Im tired of this it hurts to much i cnt stop crying all i do is cry and it feels like icnt breathe like im slowly drowning. Icut myself to calm dwn but it dsnt last long idk wat else to try and wat makes things worse is all my so called friends hav basically abandoned me ihave no one ican talk to im all alone and it hurts to think i always will be. its gotten to the point were ive cryed so much ive made myself sick. Ive thought about ending it once and for all but iwant ther to be no chance of survival and the methods that ive heard of that are pretty much guarnteed to wrk require things that are extremely difficult if not impossible for me to get. Idk wat to do ifeel so helpless and useless not only am i a failure in life but im a failure at figuring out how to end it to. A failure thats all i am.
4 comments
Hey, need someone to talk to?
I can only lend my ears, since my shoulder’s a bit too far away from your right now.

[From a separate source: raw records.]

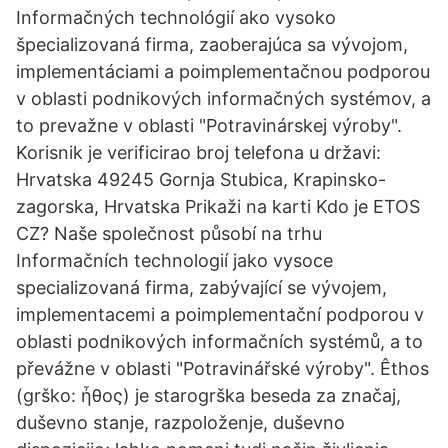
Informačných technológií ako vysoko
špecializovaná firma, zaoberajúca sa vývojom,
implementáciami a poimplementačnou podporou
v oblasti podnikových informačných systémov, a
to prevažne v oblasti "Potravinárskej výroby".
Korisnik je verificirao broj telefona u državi:
Hrvatska 49245 Gornja Stubica, Krapinsko-
zagorska, Hrvatska Prikaži na karti Kdo je ETOS
CZ? Naše společnost působí na trhu
Informačních technologií jako vysoce
specializovaná firma, zabývající se vývojem,
implementacemi a poimplementační podporou v
oblasti podnikových informačních systémů, a to
převážne v oblasti "Potravinářské výroby". Êthos
(grško: ἦθος) je starogrška beseda za značaj,
duševno stanje, razpoloženje, duševno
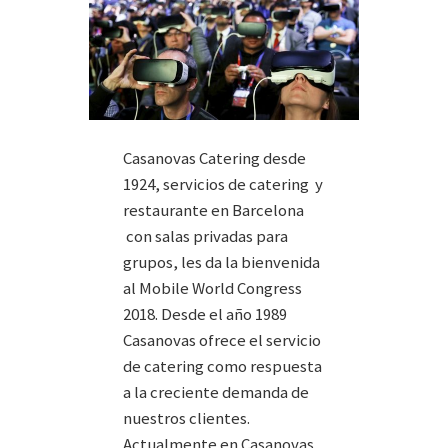
Casanovas Catering desde
1924, servicios de catering y
restaurante en Barcelona
con salas privadas para
grupos, les da la bienvenida
al Mobile World Congress
2018. Desde el año 1989
Casanovas ofrece el servicio
de catering como respuesta
a la creciente demanda de
nuestros clientes.
Actualmente en Casanovas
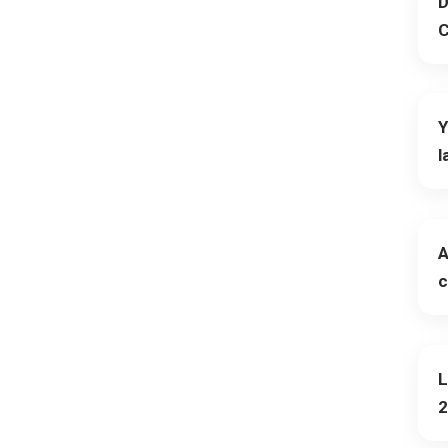
D
C
Y
l
A
c
L
2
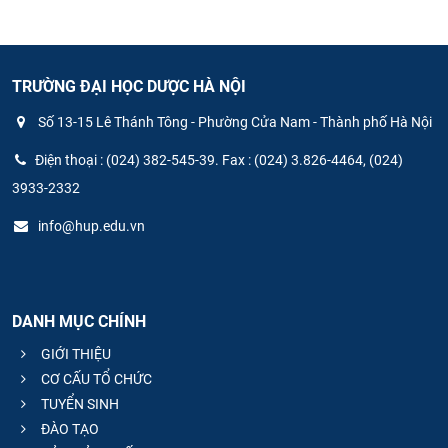
TRƯỜNG ĐẠI HỌC DƯỢC HÀ NỘI
Số 13-15 Lê Thánh Tông - Phường Cửa Nam - Thành phố Hà Nội
Điện thoại : (024) 382-545-39. Fax : (024) 3.826-4464, (024)
3933-2332
info@hup.edu.vn
DANH MỤC CHÍNH
GIỚI THIỆU
CƠ CẤU TỔ CHỨC
TUYỂN SINH
ĐÀO TẠO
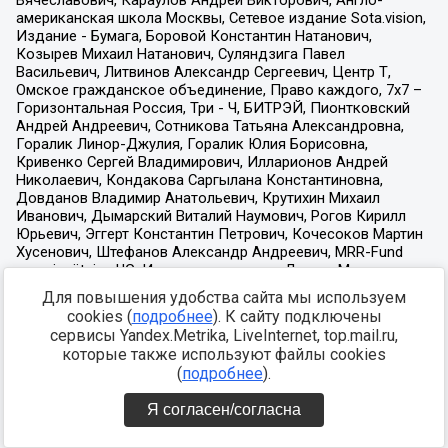
Для повышения удобства сайта мы используем
cookies (
подробнее
). К сайту подключены
сервисы Yandex.Metrika, LiveInternet, top.mail.ru,
которые также используют файлы cookies
(
подробнее
).
Я согласен/согласна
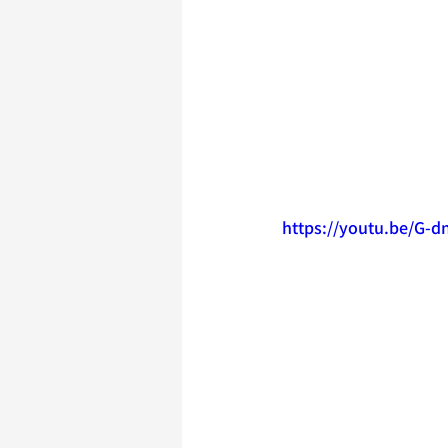
https://youtu.be/G-d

@Stainedblue thanks i really appreciate that
You don’t need those “friends.” You have yourself, that’s all you ever really need. I hope you can get through it. You are young, you have plenty of time to figure out what you want in life and ways to obtain it. If you really feel like a failure, why not take time away from your friends and spend it studying or learning an instrument. Pick up a new hobby to do when you are alone. Get to know yourself. I wish you the best. Tomorrow is always a new day.